• Task goal:
Duplicate the blog post on map terminology from "50 words for" to "into multiple categories.".

Thursday, 24 November 2011

50 words for map

It's never been easy to create a taxonomy for maps but historically we used to be able to define a map by general function (general purpose, reference, thematic...), scale (small, medium, large...) or type (choropleth, dot density..) though clearly any single map can fall into multiple categories.


This diagram (from a cartographic text book...yes, they do exist and are quite useful) used to provide quite a neat illustration of how we might categorize types of maps but does it still work for the multitude of new forms of map, new map-makers and new mapping techniques?

Online has brought about a new wave of technological revolution in cartography (just as the printing press and computing more generally have done in the past) but are maps online that different?  Aren't they just maps? I'm convinced some of the newer terms are unnecessary when perfectly good terms already exist but progress in anything is often accompanied by a shift in terminology that is designed to encourage uptake and adoption. But is that terminology actually offering anything new? Is the product so different it demands a new label?

I've had a long standing side-project to collect the labels we confer on maps with the idea that I can create some sort of simple modern taxonomy, consign pointless terms to oblivion and focus on what's really important. Below is a list of words/terms/labels that we often see used to describe a map or which are used in conjunction with the word 'map' that I've so far collected. It's a mix of traditional, common use and vendor-specific terminology.

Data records
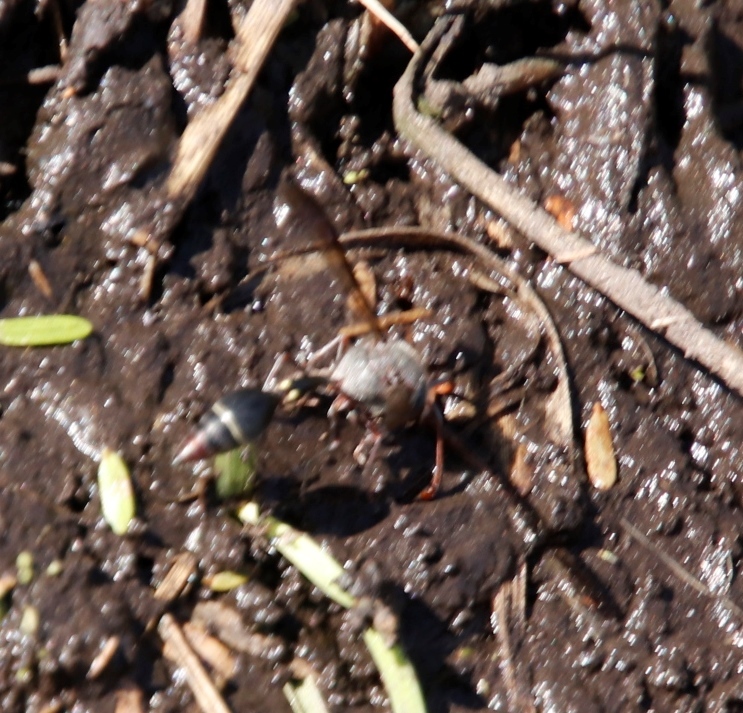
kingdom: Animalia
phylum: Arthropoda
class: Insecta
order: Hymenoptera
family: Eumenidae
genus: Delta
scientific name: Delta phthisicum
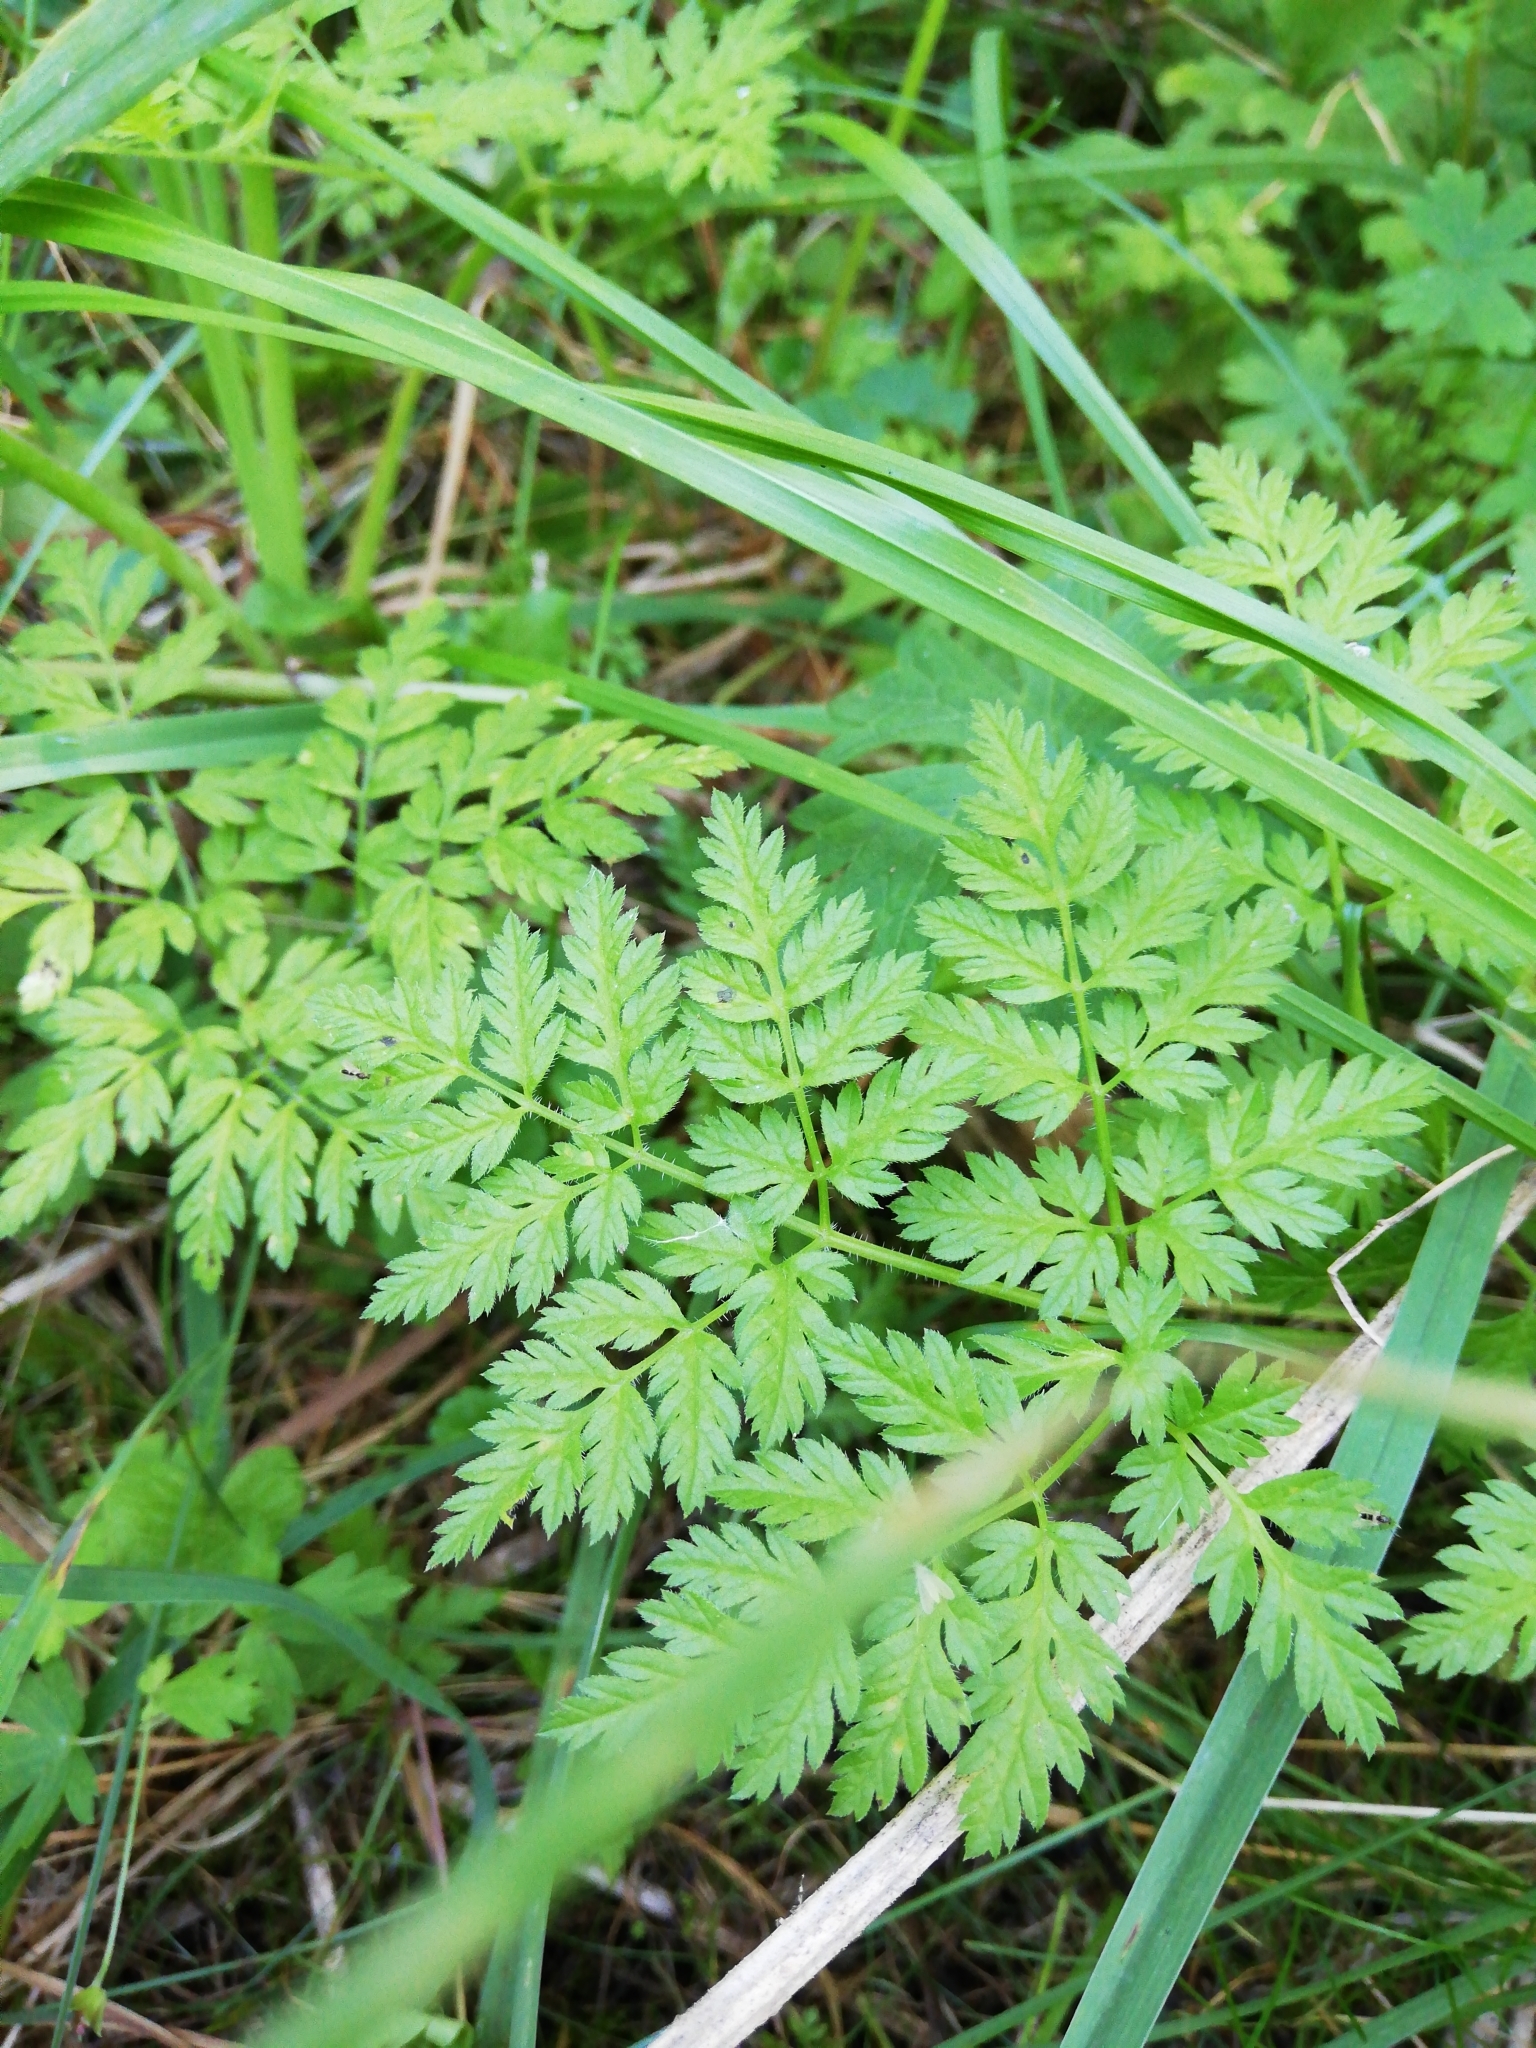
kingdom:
* * *
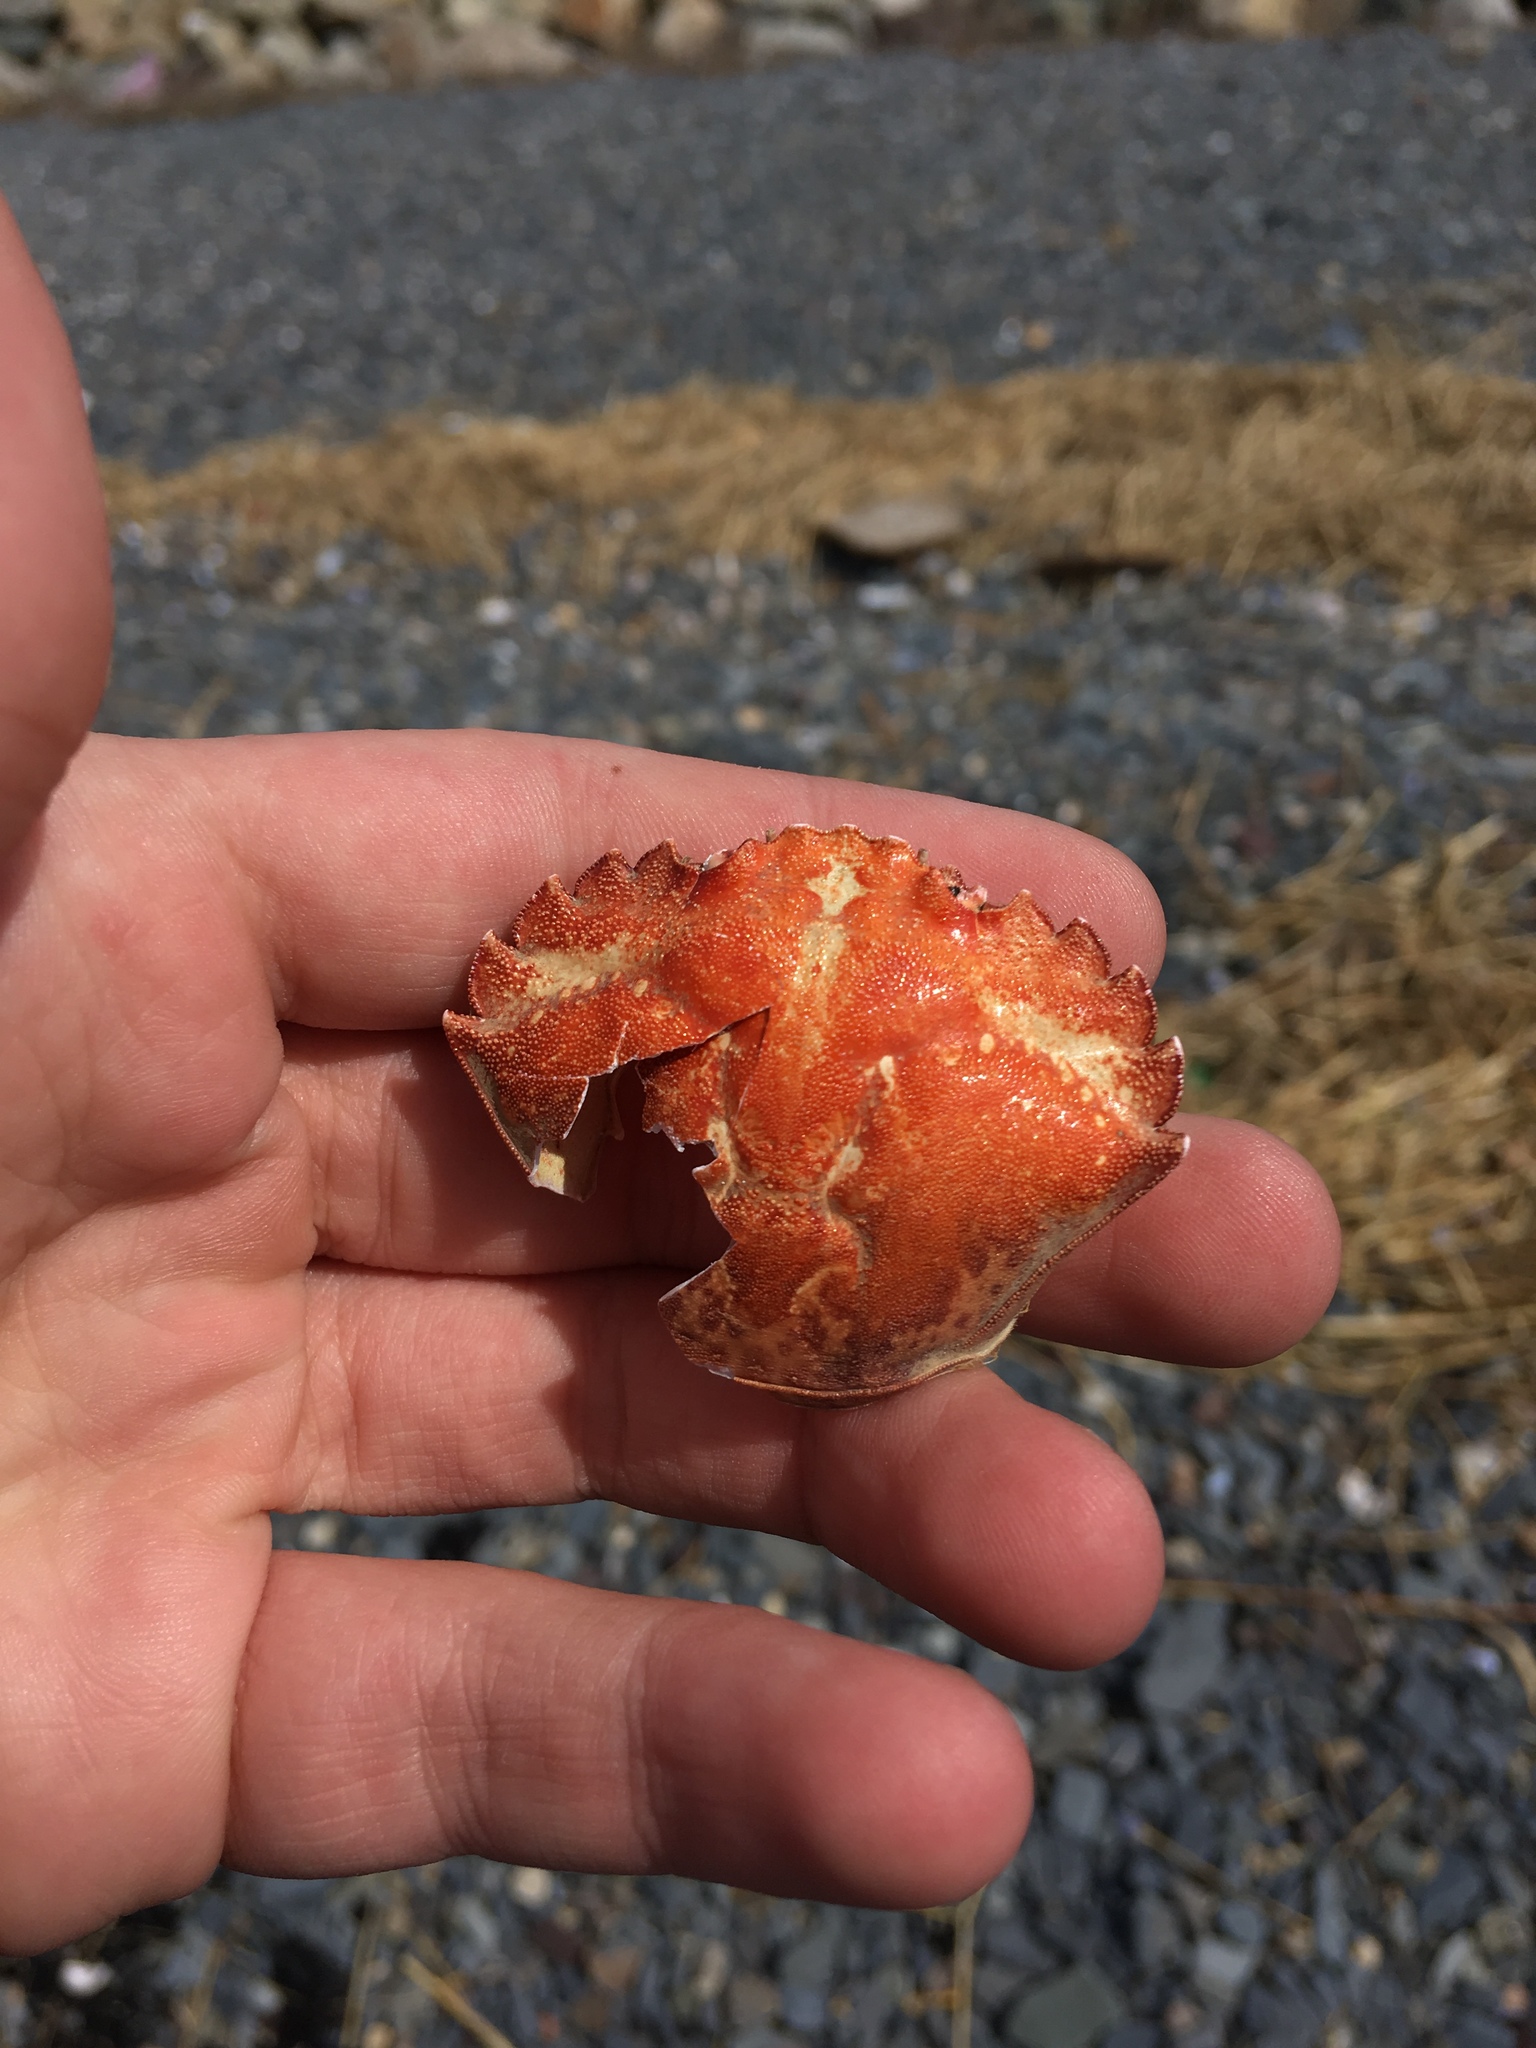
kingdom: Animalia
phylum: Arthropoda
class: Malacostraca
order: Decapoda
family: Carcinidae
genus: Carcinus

• Solution to this problem:
50 words for map

It's never been easy to create a taxonomy for maps but historically we used to be able to define a map by general function (general purpose, reference, thematic...), scale (small, medium, large...) or type (choropleth, dot density..) though clearly any single map can fall into multiple categories.